Friday, November 9, 2012


Xenominer is a voxel game created by Gristmill Studios and released on September 19th 2012. It advertises itself as being a space voxel sandbox game, where you crash land on a foreign satellite and must fight to survive the harsh space environment. With the glut of voxel games on the Xbox, does Xenominer stand out?

Behold! Space HQ! The purple is giving me Saints Row 3
The graphics of Xenominer are pretty standard. You’re stuck on an asteroid that has strange tree looking structures dotting its surface. The “leaves” of the trees are actually blocks of ice, something essential to your survival in the game. You’ll also find hills and mountains, some floating disembodied islands, and a few large alien structures. But most of your time is probably going to be spent underground gathering resources. The graphics are darker and more defined then something like Minecraft and Total Miner, but not over the top glossy like you’d find in Fortresscraft. I really like the effect of going above ground and being able to look out into the galaxy above you. It adds to a very cool atmosphere the game has going for it.

The game has sound and music, which serve their purpose and nothing more. I was not overly impressed with either, but nor was I aggravated or turned off by them.

I'm going to colonize those space islands. Just kidding, I don't actually know what I'm looking at. I don't even know
how to play video games. I really an 80 year old man who likes to look at video game screen shots and write stories
about them.
The gameplay for Xenominer is pretty typical for a block survival game, but with a whole lot more focus and polish than the standard voxel survival game. You’re dropped into a situation with just your wits, a mining tool, and a friendly computer AI who is all too happy to run you through a tutorial. This is the first great thing about Xenominer, is that it contains a tutorial. If you follow it, instead of panicking and not knowing what to do once you run out of air, you’ll figure out what you need to do to ensure your continued survival. This seems like it shouldn’t be an issue, but I’ve come across multiple people who didn’t pay much attention to the tutorial and couldn’t understand what they needed to do to keep their oxygen full.

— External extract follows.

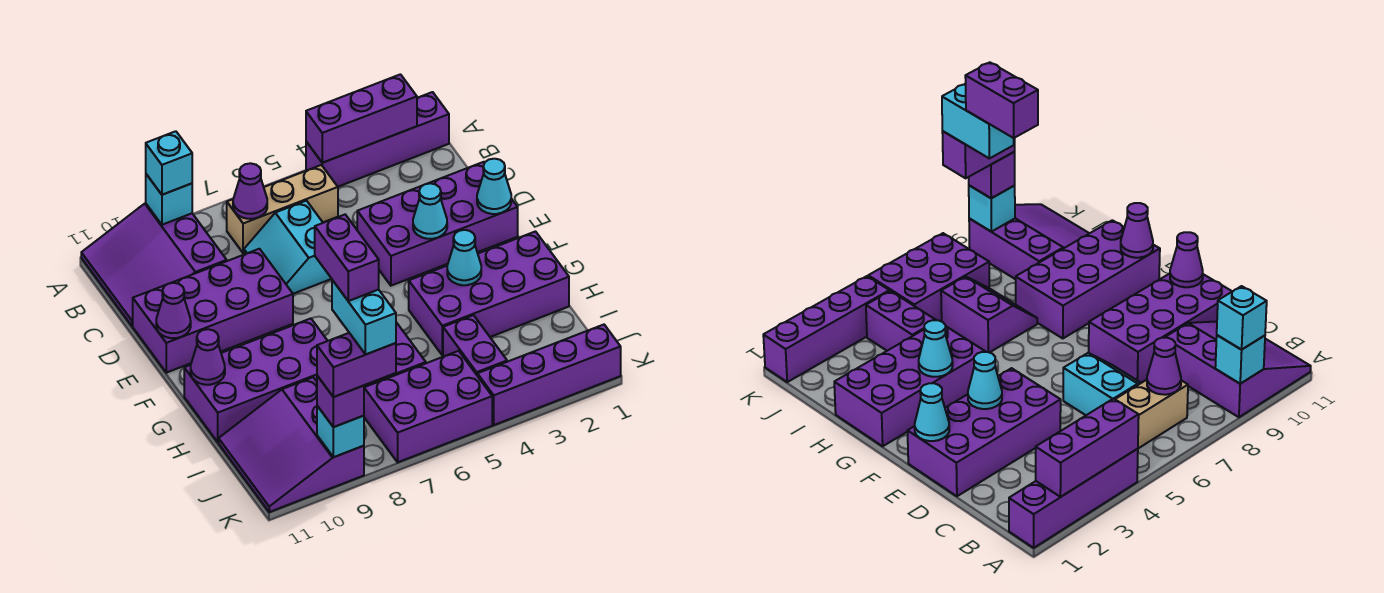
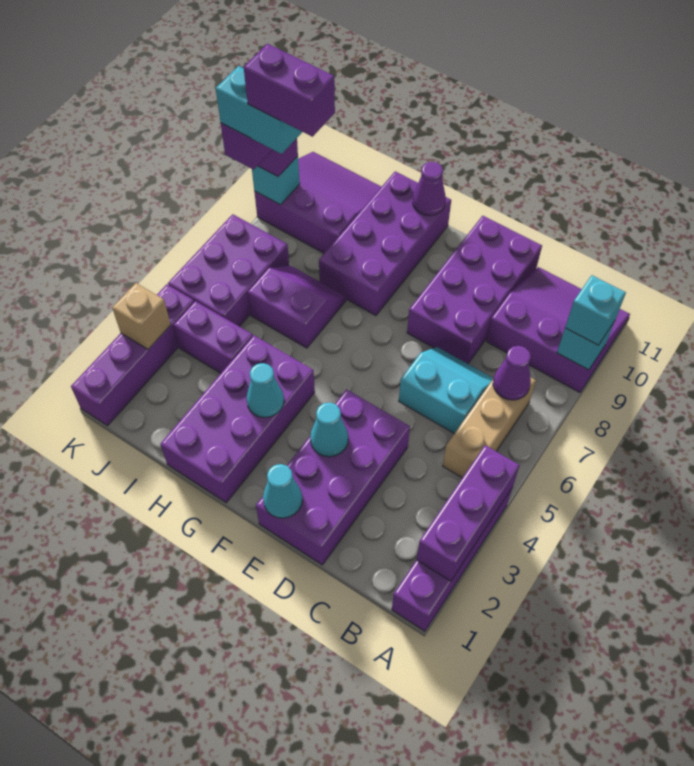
purple 1x1 cone [156,283,191,338] -> none
none -> tan 1x1 brick [112,283,171,349]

As you collect resources you’ll be able to create items that will facilitate better equipment and supplies. You’ll first be tasked with creating a device that can use your resources at to fabricate items. Once you’ve built this you’ll need to create processing cores to increase the item fabricator’s power. More cores give you access to better items. When you start out, each core will provide one unit of processing power. Cores can be built later on that will provide additional processing power. You’ll also have options for building lights, storage units, more powerful equipment, grav pads, and solar arrays. You can also find a “Bot” hidden in your game that is a programmable robot. You can use it to mine and build structures while you do other things.

You see this other voxel game developers? This is how you
make a unique terrain that screams "EXPLORE ME BABY!"
One thing Xenominer doesn’t have is multiplayer, a common trope found in the voxel genre. I don’t feel that this really detracts from the game. Multiplayer feels like something a lot of developers are throwing into their voxel games just to have it. I really do appreciate games like Minecraft and Fortresscraft, but Minecraft was in development on the PC for a long time, and Fortresscraft has suffered some strong growing pains while it’s gone through its development cycle. I have no ideas if Gristmill Studios plans to add multiplayer or not, but I much happier having a fully functional game first and getting multiplayer at a later date.

Personally, I think Xenominer is doing a lot of things right that a lot of the other voxel games are neglecting to do. I know that companies can be successful by release a semi- finished game (Ala Fortresscraft, Mine4Ever, Block World) and then patch it as they go along, but I’m getting kind of sick of this. I liked Xenominer for its refreshing premise, and I feel like Gristmill Studios did a good job of releasing something new and original in the voxel genre. If you look at their forums you’ll only see people excited about the game and what they can do in it, as opposed to Fortresscraft which is constantly plagued by people decrying them to be a Minecraft rip off. Since Minecraft is now on the Xbox, developers really need to step up their game to compete with it, and Xenominer has done a really good job of this. You can buy the game right now for only 80 MSP, which they claim is a limited time offer, so get it at that price if you’re at all interested in it.


  1. Most of these voxel game developers are unable (or unwilling) to do much other than copy Minecraft's proven formula wholesale. At the very least, this games' sci-fi aesthetic sets it apart.

  2. This game places much more into survival than actual mining. The depth limit is pretty close to ground level for me, and I have actually been to skeptical of this dark world to venture too far from my underground server room yet... Can you say any of that about Minecraft?